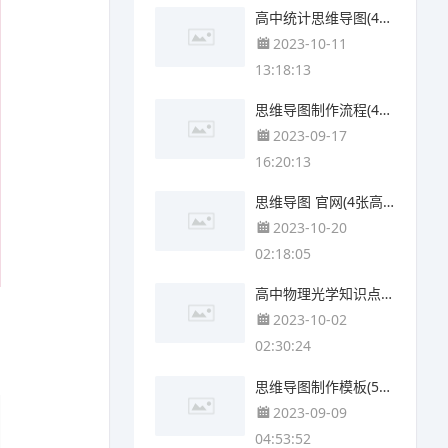
高中统计思维导图(4个可打印)
2023-10-11
13:18:13
思维导图制作流程(4个可下载)
2023-09-17
16:20:13
思维导图 官网(4张高清晰可打印)
2023-10-20
02:18:05
高中物理光学知识点思维导图(4个附下载)
2023-10-02
02:30:24
思维导图制作模板(5张可下载)
2023-09-09
04:53:52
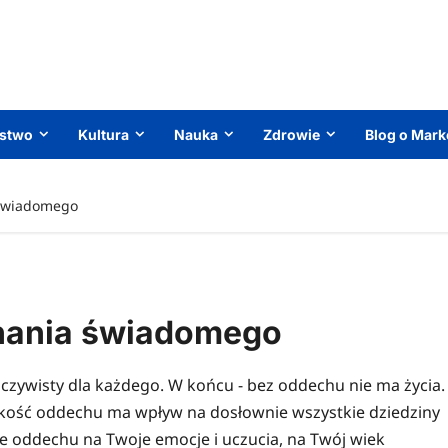
ństwo
Kultura
Nauka
Zdrowie
Blog o Mark
 świadomego
hania świadomego
czywisty dla każdego. W końcu - bez oddechu nie ma życia.
jakość oddechu ma wpływ na dosłownie wszystkie dziedziny
ie oddechu na Twoje emocje i uczucia, na Twój wiek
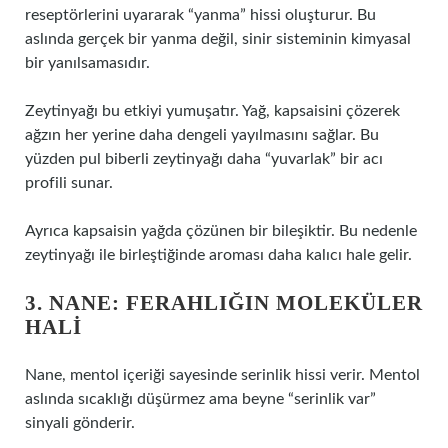
reseptörlerini uyararak “yanma” hissi oluşturur. Bu
aslında gerçek bir yanma değil, sinir sisteminin kimyasal
bir yanılsamasıdır.
Zeytinyağı bu etkiyi yumuşatır. Yağ, kapsaisini çözerek
ağzın her yerine daha dengeli yayılmasını sağlar. Bu
yüzden pul biberli zeytinyağı daha “yuvarlak” bir acı
profili sunar.
Ayrıca kapsaisin yağda çözünen bir bileşiktir. Bu nedenle
zeytinyağı ile birleştiğinde aroması daha kalıcı hale gelir.
3. NANE: FERAHLIĞIN MOLEKÜLER
HALI
Nane, mentol içeriği sayesinde serinlik hissi verir. Mentol
aslında sıcaklığı düşürmez ama beyne “serinlik var”
sinyali gönderir.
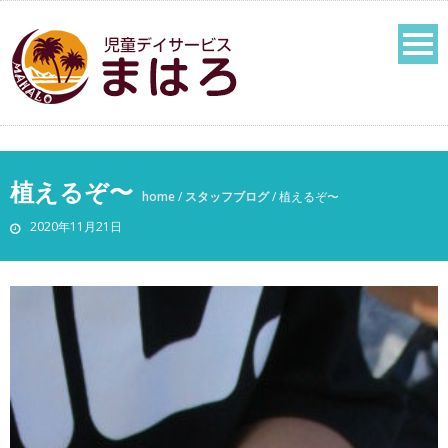
植えるぞ〜
home
/
スタッフブログ
/
植えるぞ〜
2020年11月21日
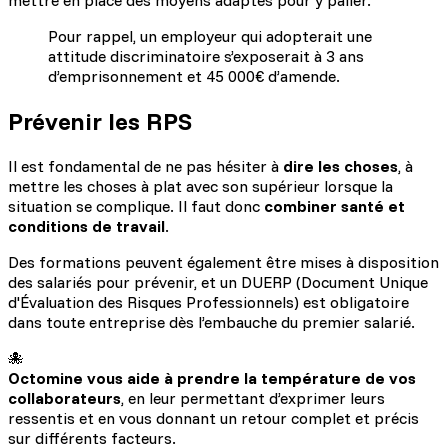
mettre en place des moyens adaptés pour y palier.
Pour rappel, un employeur qui adopterait une
attitude discriminatoire s’exposerait à 3 ans
d’emprisonnement et 45 000€ d’amende.
Prévenir les RPS
Il est fondamental de ne pas hésiter à
dire les choses
, à
mettre les choses à plat avec son supérieur lorsque la
situation se complique. Il faut donc
combiner santé et
conditions de travail
.
Des formations peuvent également être mises à disposition
des salariés pour prévenir, et un DUERP (Document Unique
d'Évaluation des Risques Professionnels) est obligatoire
dans toute entreprise dès l’embauche du premier salarié.
🐙
Octomine vous aide à prendre la température de vos 
collaborateurs
, en leur permettant d’exprimer leurs
ressentis et en vous donnant un retour complet et précis
sur différents facteurs.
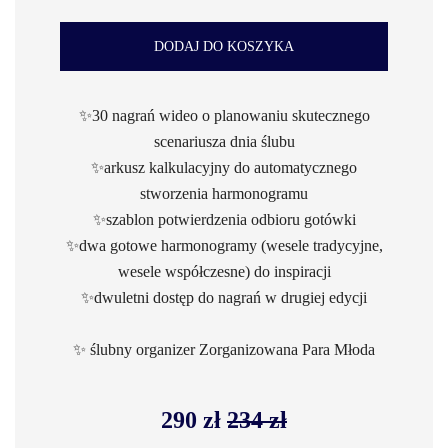
DODAJ DO KOSZYKA
✨30 nagrań wideo o planowaniu skutecznego
scenariusza dnia ślubu
✨arkusz kalkulacyjny do automatycznego
stworzenia harmonogramu
✨szablon potwierdzenia odbioru gotówki
✨dwa gotowe harmonogramy (wesele tradycyjne,
wesele współczesne) do inspiracji
✨dwuletni dostęp do nagrań w drugiej edycji
✨ ślubny organizer Zorganizowana Para Młoda
290 zł
234 zł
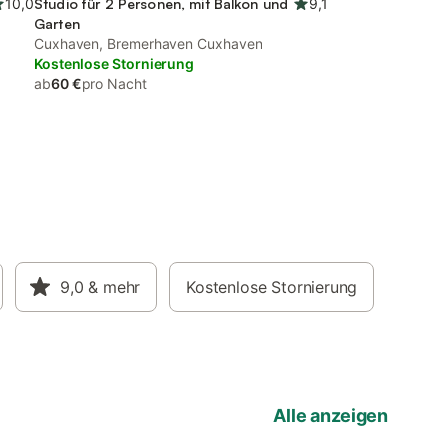
10,0
Studio für 2 Personen, mit Balkon und
9,1
Garten
Cuxhaven, Bremerhaven Cuxhaven
Kostenlose Stornierung
ab
60 €
pro Nacht
9,0
& mehr
Kostenlose Stornierung
Alle anzeigen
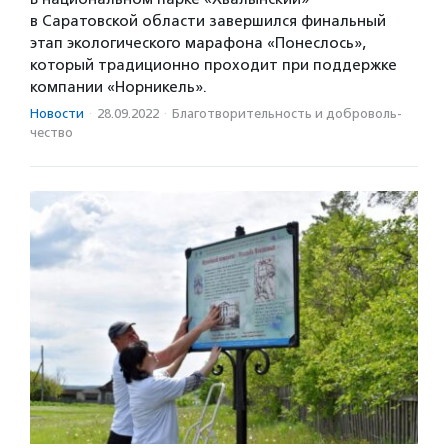
в Саратовской области завершился финальный
этап экологического марафона «Понеслось»,
который традиционно проходит при поддержке
компании «Норникель».
Новости
·
28.09.2022
·
Благотвори­тель­ность и доброволь­
чест­во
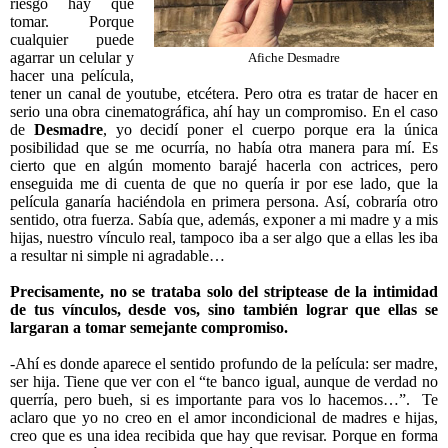
riesgo hay que
tomar. Porque
cualquier puede
agarrar un celular y
Afiche Desmadre
hacer una película,
tener un canal de youtube, etcétera. Pero otra es tratar de hacer en
serio una obra cinematográfica, ahí hay un compromiso. En el caso
de
Desmadre
, yo decidí poner el cuerpo porque era la única
posibilidad que se me ocurría, no había otra manera para mí. Es
cierto que en algún momento barajé hacerla con actrices, pero
enseguida me di cuenta de que no quería ir por ese lado, que la
película ganaría haciéndola en primera persona. Así, cobraría otro
sentido, otra fuerza. Sabía que, además, exponer a mi madre y a mis
hijas, nuestro vínculo real, tampoco iba a ser algo que a ellas les iba
a resultar ni simple ni agradable…
Precisamente, no se trataba solo del striptease de la intimidad
de tus vínculos, desde vos, sino también lograr que ellas se
largaran a tomar semejante compromiso.
-Ahí es donde aparece el sentido profundo de la película: ser madre,
ser hija. Tiene que ver con el “te banco igual, aunque de verdad no
querría, pero bueh, si es importante para vos lo hacemos…”.
Te
aclaro que yo no creo en el amor incondicional de madres e hijas,
creo que es una idea recibida que hay que revisar. Porque en forma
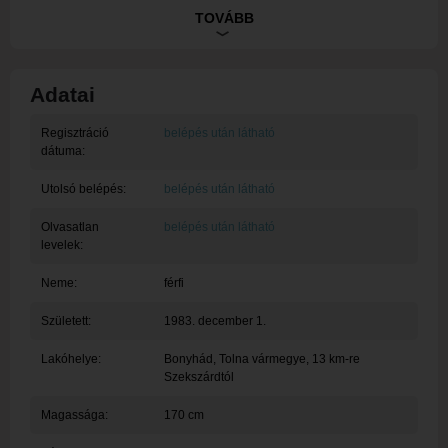
Ez egy rendszerüzenet, tagunk egyelőre nem töltötte ki a
TOVÁBB
bemutatkozását.
Adatai
Regisztráció
belépés után látható
dátuma:
Utolsó belépés:
belépés után látható
Olvasatlan
belépés után látható
levelek:
Neme:
férfi
Született:
1983. december 1.
Lakóhelye:
Bonyhád
, Tolna vármegye, 13 km-re
Szekszárdtól
Magassága:
170 cm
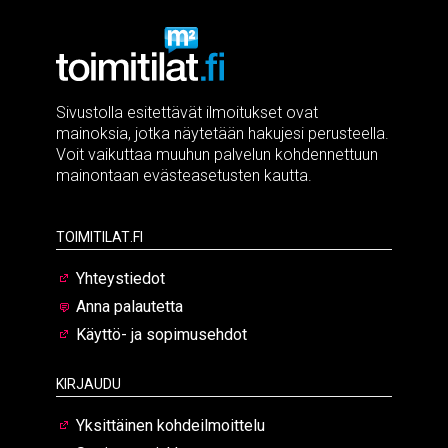
Sivustolla esitettävät ilmoitukset ovat
mainoksia, jotka näytetään hakujesi perusteella.
Voit vaikuttaa muuhun palvelun kohdennettuun
mainontaan evästeasetusten kautta.
Toimitilat.fi
Yhteystiedot
Anna palautetta
Käyttö- ja sopimusehdot
Kirjaudu
Yksittäinen kohdeilmoittelu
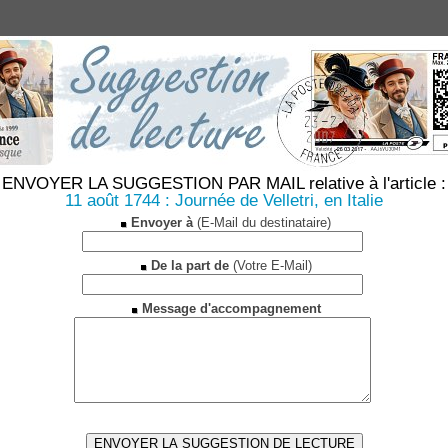
ENVOYER LA SUGGESTION PAR MAIL relative à l'article :
11 août 1744 : Journée de Velletri, en Italie
Envoyer à
(E-Mail du destinataire)
De la part de
(Votre E-Mail)
Message d'accompagnement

* [Assignment] Determine which lines above include the word "nagrań", and report those lines in full.

* [Answer section]
✨30 nagrań wideo o planowaniu skutecznego
✨dwuletni dostęp do nagrań w drugiej edycji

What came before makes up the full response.